On 5/30/20 3:00 AM, Mike Parker wrote:
The following declarations now give a deprecation warning:

```d
struct ErrorInfo {
private:
     char[32] _error;
     char[96] _message;

public @nogc nothrow @property:
     /**
        Returns the string "Missing Symbol" to indicate a symbol load failure, and
         the name of a library to indicate a library load failure.
     */
     const(char)* error() const { return _error.ptr; }

     /**
        Returns a symbol name for symbol load failures, and a system-specific error
         message for library load failures.
     */
     const(char)* message() const { return _message.ptr; }
}
```

I find it rather annoying, as I'm returning `const(char)*` and not `char*`, but it is what it is.

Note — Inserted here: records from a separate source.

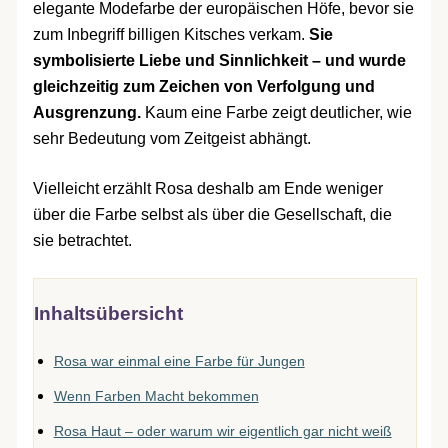
elegante Modefarbe der europäischen Höfe, bevor sie
zum Inbegriff billigen Kitsches verkam.
Sie
symbolisierte Liebe und Sinnlichkeit – und wurde
gleichzeitig zum Zeichen von Verfolgung und
Ausgrenzung.
Kaum eine Farbe zeigt deutlicher, wie
sehr Bedeutung vom Zeitgeist abhängt.
Vielleicht erzählt Rosa deshalb am Ende weniger
über die Farbe selbst als über die Gesellschaft, die
sie betrachtet.
Inhaltsübersicht
Rosa war einmal eine Farbe für Jungen
Wenn Farben Macht bekommen
Rosa Haut – oder warum wir eigentlich gar nicht weiß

My question is, if I add `return` to the function declarations, will this compile all the way back to DMD 2.067 *without* `-preview=dip25`? It works on 2.091.0. I always assumed a preview feature's syntax wasn't supported without the preview switch.

I had to run the code to see the warning to understand what you meant.

Here is the warning:

onlineapp.d(11): Deprecation: returning &this._error escapes a reference to parameter this, perhaps annotate with return onlineapp.d(17): Deprecation: returning &this._message escapes a reference to parameter this, perhaps annotate with return

This is not about const or not, it's about lifetime management.

For example, this would return a pointer to a stack frame that is about to go away:

const(char)* foo()
{
   ErrorInfo info;
   return info.message;
}

I know that you have already fixed the problem, but I wanted to make sure you understood why the compiler is complaining.